• Problem requirements:
Copy every line of the records below word for word, leaving the pictures out of your answer.

[Point tracking records]
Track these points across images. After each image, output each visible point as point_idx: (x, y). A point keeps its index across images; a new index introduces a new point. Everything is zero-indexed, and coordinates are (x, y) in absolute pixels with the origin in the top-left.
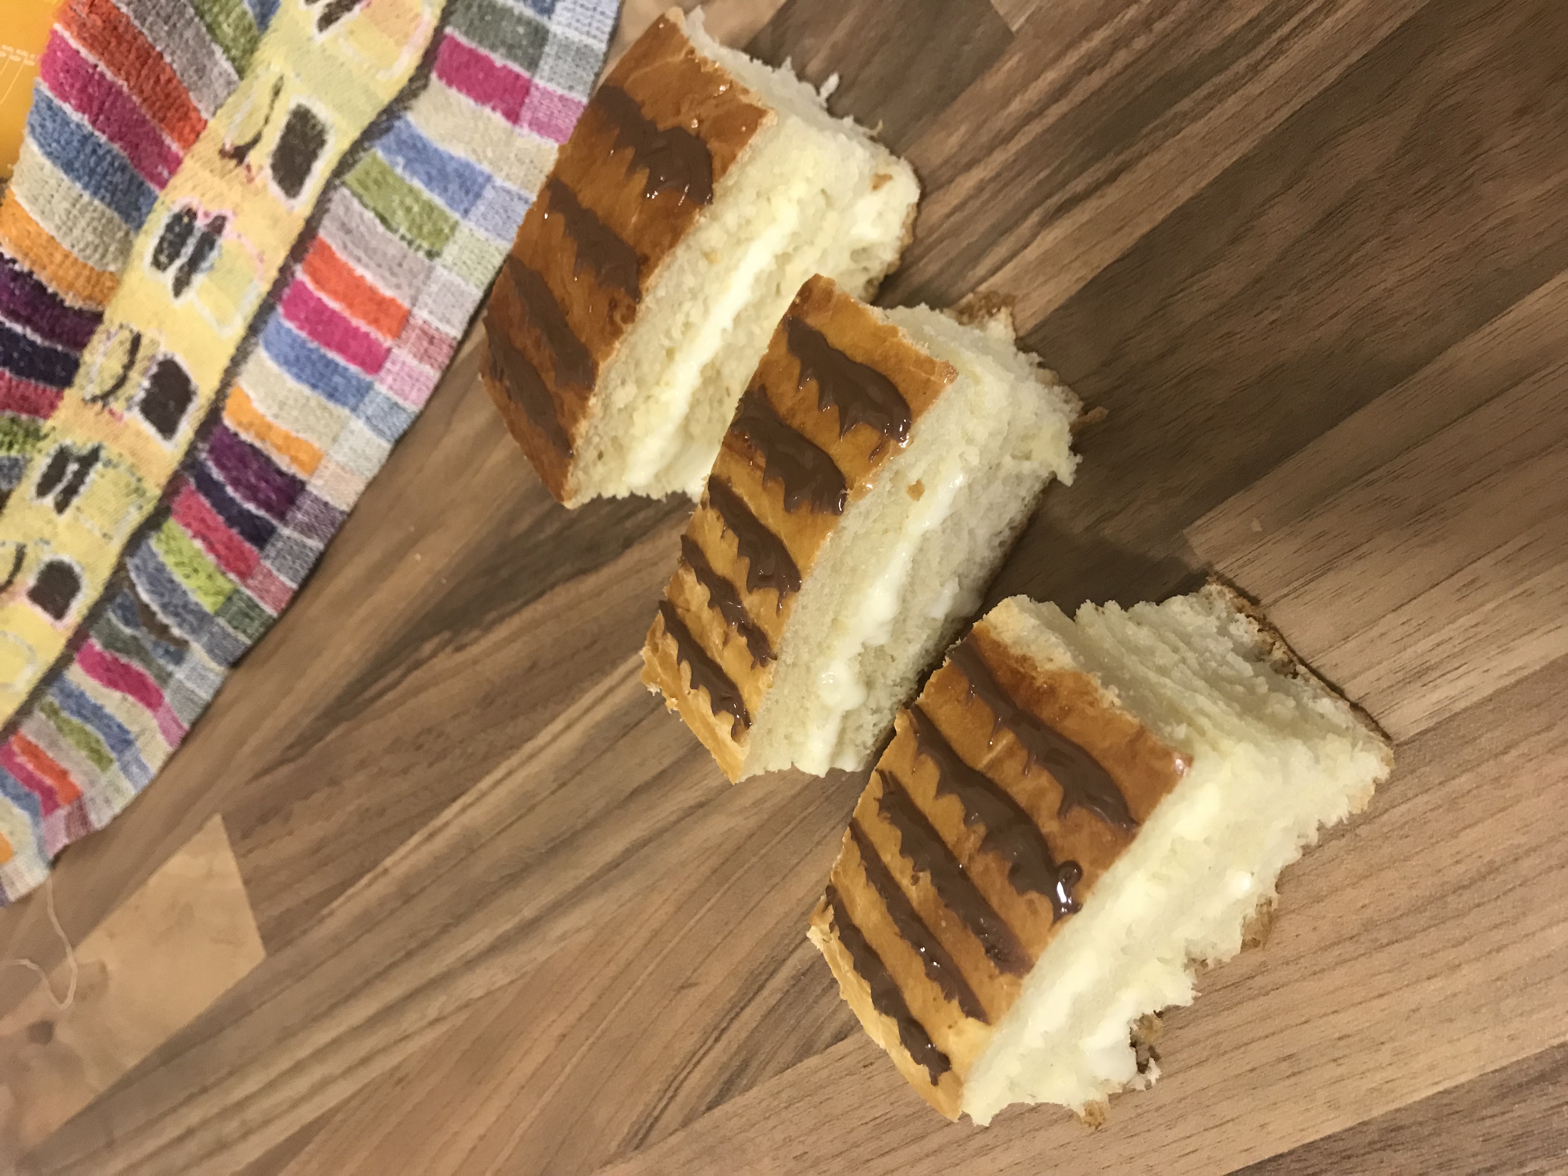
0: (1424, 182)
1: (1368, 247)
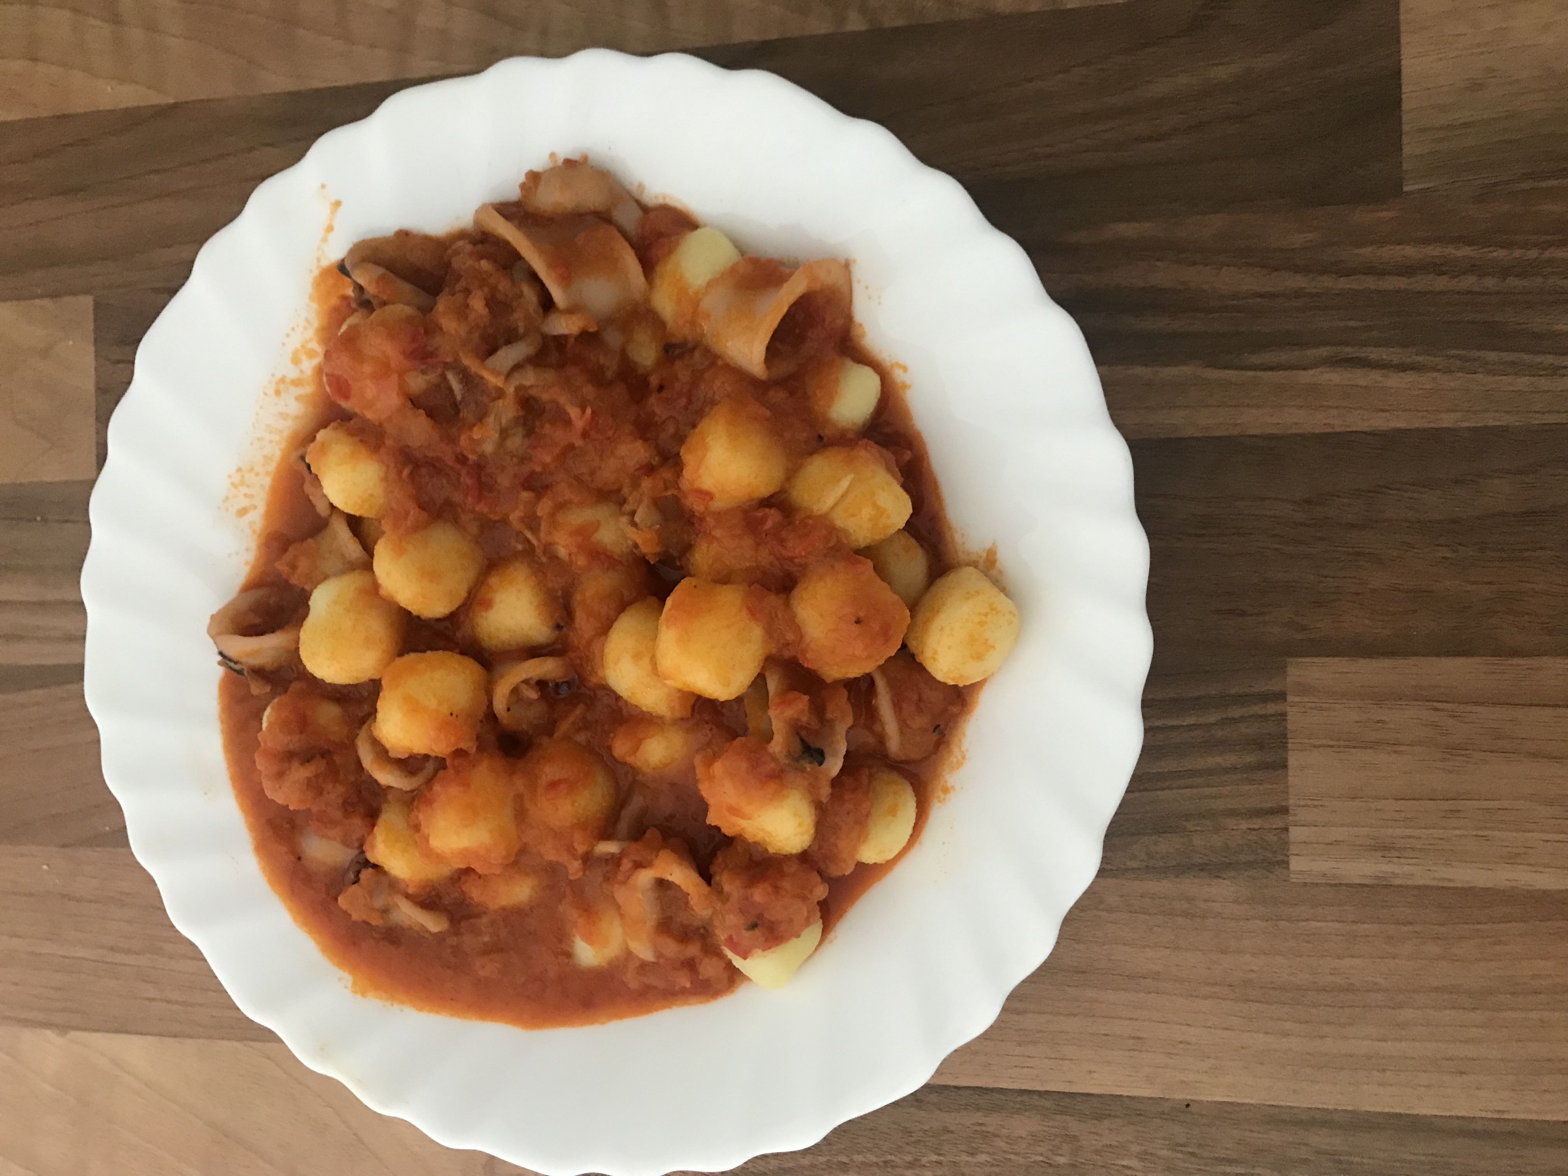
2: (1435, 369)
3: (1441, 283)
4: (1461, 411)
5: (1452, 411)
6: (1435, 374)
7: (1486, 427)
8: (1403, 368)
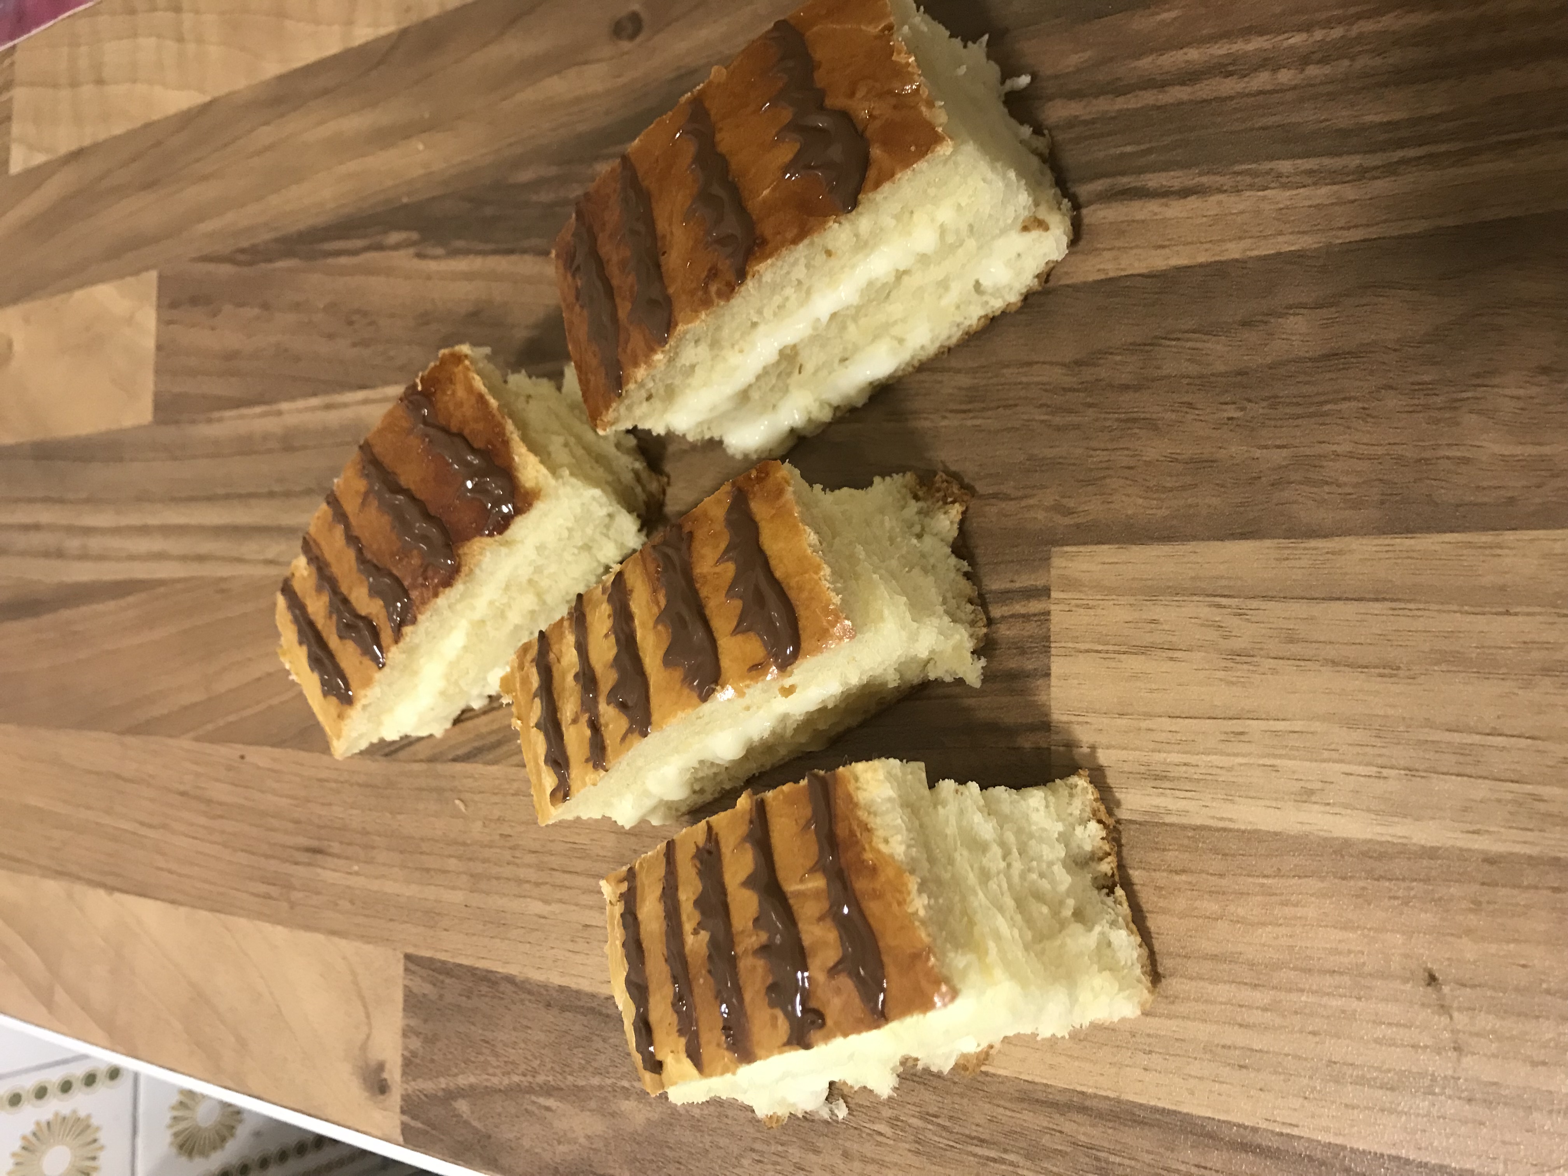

• Task result:
Track these points across images. After each image, output each visible point as point_idx: (x, y). A point keeps its index across images; a new index introduces a new point. Everything is zero-indexed, and coordinates are (x, y) in absolute pixels with the origin in the top-left.
0: (1424, 182)
1: (1368, 247)
2: (1435, 369)
3: (1441, 283)
4: (1461, 411)
5: (1452, 411)
6: (1435, 374)
7: (1486, 427)
8: (1403, 368)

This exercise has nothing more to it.